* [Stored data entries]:
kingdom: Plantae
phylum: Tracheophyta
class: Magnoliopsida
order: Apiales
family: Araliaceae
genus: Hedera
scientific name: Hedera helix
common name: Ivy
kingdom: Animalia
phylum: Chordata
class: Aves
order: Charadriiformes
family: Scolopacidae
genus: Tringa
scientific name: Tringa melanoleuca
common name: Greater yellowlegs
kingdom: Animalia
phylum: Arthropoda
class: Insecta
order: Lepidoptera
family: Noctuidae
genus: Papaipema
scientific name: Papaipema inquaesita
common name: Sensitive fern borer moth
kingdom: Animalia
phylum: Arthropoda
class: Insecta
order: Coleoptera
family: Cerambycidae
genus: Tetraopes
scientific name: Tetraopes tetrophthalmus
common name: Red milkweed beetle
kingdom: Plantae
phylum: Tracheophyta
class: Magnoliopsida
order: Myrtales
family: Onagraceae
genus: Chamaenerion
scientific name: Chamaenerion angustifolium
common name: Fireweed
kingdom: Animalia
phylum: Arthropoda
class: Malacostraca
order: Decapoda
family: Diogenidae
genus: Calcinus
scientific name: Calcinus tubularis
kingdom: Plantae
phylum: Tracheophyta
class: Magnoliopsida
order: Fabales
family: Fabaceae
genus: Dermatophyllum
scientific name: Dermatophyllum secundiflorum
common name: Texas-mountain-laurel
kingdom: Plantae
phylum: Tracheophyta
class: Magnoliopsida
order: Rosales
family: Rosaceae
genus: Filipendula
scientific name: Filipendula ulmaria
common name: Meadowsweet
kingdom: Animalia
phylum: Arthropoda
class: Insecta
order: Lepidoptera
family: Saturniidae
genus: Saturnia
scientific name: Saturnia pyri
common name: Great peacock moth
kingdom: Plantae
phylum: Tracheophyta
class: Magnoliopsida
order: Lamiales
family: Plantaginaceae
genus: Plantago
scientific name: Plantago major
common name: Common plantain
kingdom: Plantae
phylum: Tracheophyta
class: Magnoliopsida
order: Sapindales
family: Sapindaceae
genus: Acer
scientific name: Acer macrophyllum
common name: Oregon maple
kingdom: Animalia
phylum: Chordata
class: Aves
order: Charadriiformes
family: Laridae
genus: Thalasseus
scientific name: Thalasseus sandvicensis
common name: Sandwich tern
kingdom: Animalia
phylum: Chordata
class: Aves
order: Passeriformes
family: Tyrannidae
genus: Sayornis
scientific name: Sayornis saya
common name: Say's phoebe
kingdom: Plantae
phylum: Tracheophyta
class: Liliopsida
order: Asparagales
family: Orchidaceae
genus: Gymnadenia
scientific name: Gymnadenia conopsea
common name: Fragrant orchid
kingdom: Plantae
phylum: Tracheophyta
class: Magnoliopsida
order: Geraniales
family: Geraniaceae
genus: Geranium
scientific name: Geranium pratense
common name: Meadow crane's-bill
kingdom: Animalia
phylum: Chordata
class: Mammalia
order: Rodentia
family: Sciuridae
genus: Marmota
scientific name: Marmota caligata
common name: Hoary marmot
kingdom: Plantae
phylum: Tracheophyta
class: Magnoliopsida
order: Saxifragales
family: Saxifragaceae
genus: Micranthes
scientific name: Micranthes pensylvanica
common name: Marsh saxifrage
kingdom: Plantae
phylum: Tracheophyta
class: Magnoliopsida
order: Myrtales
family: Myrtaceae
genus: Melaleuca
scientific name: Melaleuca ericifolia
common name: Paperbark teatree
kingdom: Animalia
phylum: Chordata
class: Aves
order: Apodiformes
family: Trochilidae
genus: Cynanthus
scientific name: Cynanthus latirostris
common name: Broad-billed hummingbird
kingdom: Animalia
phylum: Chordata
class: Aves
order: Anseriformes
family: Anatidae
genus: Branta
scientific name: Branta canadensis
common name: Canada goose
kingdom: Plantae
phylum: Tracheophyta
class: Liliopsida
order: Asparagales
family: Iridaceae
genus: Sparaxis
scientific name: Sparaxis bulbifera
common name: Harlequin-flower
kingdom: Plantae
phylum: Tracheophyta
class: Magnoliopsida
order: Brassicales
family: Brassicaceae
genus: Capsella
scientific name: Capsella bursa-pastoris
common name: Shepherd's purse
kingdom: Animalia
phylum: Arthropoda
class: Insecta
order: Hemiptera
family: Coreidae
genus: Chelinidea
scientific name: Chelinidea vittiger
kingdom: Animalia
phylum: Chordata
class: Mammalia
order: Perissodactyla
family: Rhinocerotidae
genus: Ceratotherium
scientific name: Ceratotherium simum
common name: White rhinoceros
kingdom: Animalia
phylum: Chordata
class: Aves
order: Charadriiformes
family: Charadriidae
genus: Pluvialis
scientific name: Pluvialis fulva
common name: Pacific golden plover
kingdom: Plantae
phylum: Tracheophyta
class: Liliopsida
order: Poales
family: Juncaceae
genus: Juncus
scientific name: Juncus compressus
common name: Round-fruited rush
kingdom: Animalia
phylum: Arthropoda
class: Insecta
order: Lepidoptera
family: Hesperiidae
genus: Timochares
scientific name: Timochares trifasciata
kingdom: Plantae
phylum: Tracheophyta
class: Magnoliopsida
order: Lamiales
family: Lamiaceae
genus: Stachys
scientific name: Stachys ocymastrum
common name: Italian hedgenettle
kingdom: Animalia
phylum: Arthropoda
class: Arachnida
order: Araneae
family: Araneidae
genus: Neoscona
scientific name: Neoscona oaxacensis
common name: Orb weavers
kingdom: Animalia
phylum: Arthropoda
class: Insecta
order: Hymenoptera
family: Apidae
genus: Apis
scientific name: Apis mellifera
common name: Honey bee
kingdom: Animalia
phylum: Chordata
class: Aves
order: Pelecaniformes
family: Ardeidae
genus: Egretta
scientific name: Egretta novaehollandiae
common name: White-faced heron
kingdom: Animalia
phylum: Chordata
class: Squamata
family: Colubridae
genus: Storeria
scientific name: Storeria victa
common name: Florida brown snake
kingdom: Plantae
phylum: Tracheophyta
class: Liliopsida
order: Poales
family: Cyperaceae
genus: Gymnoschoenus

* [DIRECTION]: Lay out the full listing above as a two-column CSV with the headers "field" and "value". Give one row per line, putting the line's text and its answer each in a quoted field and replacing any line breaks with spaces.

* [ANSWER TO THIS EXERCISE]:
field,value
"kingdom:","Plantae"
"phylum:","Tracheophyta"
"class:","Magnoliopsida"
"order:","Apiales"
"family:","Araliaceae"
"genus:","Hedera"
"scientific name:","Hedera helix"
"common name:","Ivy"
"kingdom:","Animalia"
"phylum:","Chordata"
"class:","Aves"
"order:","Charadriiformes"
"family:","Scolopacidae"
"genus:","Tringa"
"scientific name:","Tringa melanoleuca"
"common name:","Greater yellowlegs"
"kingdom:","Animalia"
"phylum:","Arthropoda"
"class:","Insecta"
"order:","Lepidoptera"
"family:","Noctuidae"
"genus:","Papaipema"
"scientific name:","Papaipema inquaesita"
"common name:","Sensitive fern borer moth"
"kingdom:","Animalia"
"phylum:","Arthropoda"
"class:","Insecta"
"order:","Coleoptera"
"family:","Cerambycidae"
"genus:","Tetraopes"
"scientific name:","Tetraopes tetrophthalmus"
"common name:","Red milkweed beetle"
"kingdom:","Plantae"
"phylum:","Tracheophyta"
"class:","Magnoliopsida"
"order:","Myrtales"
"family:","Onagraceae"
"genus:","Chamaenerion"
"scientific name:","Chamaenerion angustifolium"
"common name:","Fireweed"
"kingdom:","Animalia"
"phylum:","Arthropoda"
"class:","Malacostraca"
"order:","Decapoda"
"family:","Diogenidae"
"genus:","Calcinus"
"scientific name:","Calcinus tubularis"
"kingdom:","Plantae"
"phylum:","Tracheophyta"
"class:","Magnoliopsida"
"order:","Fabales"
"family:","Fabaceae"
"genus:","Dermatophyllum"
"scientific name:","Dermatophyllum secundiflorum"
"common name:","Texas-mountain-laurel"
"kingdom:","Plantae"
"phylum:","Tracheophyta"
"class:","Magnoliopsida"
"order:","Rosales"
"family:","Rosaceae"
"genus:","Filipendula"
"scientific name:","Filipendula ulmaria"
"common name:","Meadowsweet"
"kingdom:","Animalia"
"phylum:","Arthropoda"
"class:","Insecta"
"order:","Lepidoptera"
"family:","Saturniidae"
"genus:","Saturnia"
"scientific name:","Saturnia pyri"
"common name:","Great peacock moth"
"kingdom:","Plantae"
"phylum:","Tracheophyta"
"class:","Magnoliopsida"
"order:","Lamiales"
"family:","Plantaginaceae"
"genus:","Plantago"
"scientific name:","Plantago major"
"common name:","Common plantain"
"kingdom:","Plantae"
"phylum:","Tracheophyta"
"class:","Magnoliopsida"
"order:","Sapindales"
"family:","Sapindaceae"
"genus:","Acer"
"scientific name:","Acer macrophyllum"
"common name:","Oregon maple"
"kingdom:","Animalia"
"phylum:","Chordata"
"class:","Aves"
"order:","Charadriiformes"
"family:","Laridae"
"genus:","Thalasseus"
"scientific name:","Thalasseus sandvicensis"
"common name:","Sandwich tern"
"kingdom:","Animalia"
"phylum:","Chordata"
"class:","Aves"
"order:","Passeriformes"
"family:","Tyrannidae"
"genus:","Sayornis"
"scientific name:","Sayornis saya"
"common name:","Say's phoebe"
"kingdom:","Plantae"
"phylum:","Tracheophyta"
"class:","Liliopsida"
"order:","Asparagales"
"family:","Orchidaceae"
"genus:","Gymnadenia"
"scientific name:","Gymnadenia conopsea"
"common name:","Fragrant orchid"
"kingdom:","Plantae"
"phylum:","Tracheophyta"
"class:","Magnoliopsida"
"order:","Geraniales"
"family:","Geraniaceae"
"genus:","Geranium"
"scientific name:","Geranium pratense"
"common name:","Meadow crane's-bill"
"kingdom:","Animalia"
"phylum:","Chordata"
"class:","Mammalia"
"order:","Rodentia"
"family:","Sciuridae"
"genus:","Marmota"
"scientific name:","Marmota caligata"
"common name:","Hoary marmot"
"kingdom:","Plantae"
"phylum:","Tracheophyta"
"class:","Magnoliopsida"
"order:","Saxifragales"
"family:","Saxifragaceae"
"genus:","Micranthes"
"scientific name:","Micranthes pensylvanica"
"common name:","Marsh saxifrage"
"kingdom:","Plantae"
"phylum:","Tracheophyta"
"class:","Magnoliopsida"
"order:","Myrtales"
"family:","Myrtaceae"
"genus:","Melaleuca"
"scientific name:","Melaleuca ericifolia"
"common name:","Paperbark teatree"
"kingdom:","Animalia"
"phylum:","Chordata"
"class:","Aves"
"order:","Apodiformes"
"family:","Trochilidae"
"genus:","Cynanthus"
"scientific name:","Cynanthus latirostris"
"common name:","Broad-billed hummingbird"
"kingdom:","Animalia"
"phylum:","Chordata"
"class:","Aves"
"order:","Anseriformes"
"family:","Anatidae"
"genus:","Branta"
"scientific name:","Branta canadensis"
"common name:","Canada goose"
"kingdom:","Plantae"
"phylum:","Tracheophyta"
"class:","Liliopsida"
"order:","Asparagales"
"family:","Iridaceae"
"genus:","Sparaxis"
"scientific name:","Sparaxis bulbifera"
"common name:","Harlequin-flower"
"kingdom:","Plantae"
"phylum:","Tracheophyta"
"class:","Magnoliopsida"
"order:","Brassicales"
"family:","Brassicaceae"
"genus:","Capsella"
"scientific name:","Capsella bursa-pastoris"
"common name:","Shepherd's purse"
"kingdom:","Animalia"
"phylum:","Arthropoda"
"class:","Insecta"
"order:","Hemiptera"
"family:","Coreidae"
"genus:","Chelinidea"
"scientific name:","Chelinidea vittiger"
"kingdom:","Animalia"
"phylum:","Chordata"
"class:","Mammalia"
"order:","Perissodactyla"
"family:","Rhinocerotidae"
"genus:","Ceratotherium"
"scientific name:","Ceratotherium simum"
"common name:","White rhinoceros"
"kingdom:","Animalia"
"phylum:","Chordata"
"class:","Aves"
"order:","Charadriiformes"
"family:","Charadriidae"
"genus:","Pluvialis"
"scientific name:","Pluvialis fulva"
"common name:","Pacific golden plover"
"kingdom:","Plantae"
"phylum:","Tracheophyta"
"class:","Liliopsida"
"order:","Poales"
"family:","Juncaceae"
"genus:","Juncus"
"scientific name:","Juncus compressus"
"common name:","Round-fruited rush"
"kingdom:","Animalia"
"phylum:","Arthropoda"
"class:","Insecta"
"order:","Lepidoptera"
"family:","Hesperiidae"
"genus:","Timochares"
"scientific name:","Timochares trifasciata"
"kingdom:","Plantae"
"phylum:","Tracheophyta"
"class:","Magnoliopsida"
"order:","Lamiales"
"family:","Lamiaceae"
"genus:","Stachys"
"scientific name:","Stachys ocymastrum"
"common name:","Italian hedgenettle"
"kingdom:","Animalia"
"phylum:","Arthropoda"
"class:","Arachnida"
"order:","Araneae"
"family:","Araneidae"
"genus:","Neoscona"
"scientific name:","Neoscona oaxacensis"
"common name:","Orb weavers"
"kingdom:","Animalia"
"phylum:","Arthropoda"
"class:","Insecta"
"order:","Hymenoptera"
"family:","Apidae"
"genus:","Apis"
"scientific name:","Apis mellifera"
"common name:","Honey bee"
"kingdom:","Animalia"
"phylum:","Chordata"
"class:","Aves"
"order:","Pelecaniformes"
"family:","Ardeidae"
"genus:","Egretta"
"scientific name:","Egretta novaehollandiae"
"common name:","White-faced heron"
"kingdom:","Animalia"
"phylum:","Chordata"
"class:","Squamata"
"family:","Colubridae"
"genus:","Storeria"
"scientific name:","Storeria victa"
"common name:","Florida brown snake"
"kingdom:","Plantae"
"phylum:","Tracheophyta"
"class:","Liliopsida"
"order:","Poales"
"family:","Cyperaceae"
"genus:","Gymnoschoenus"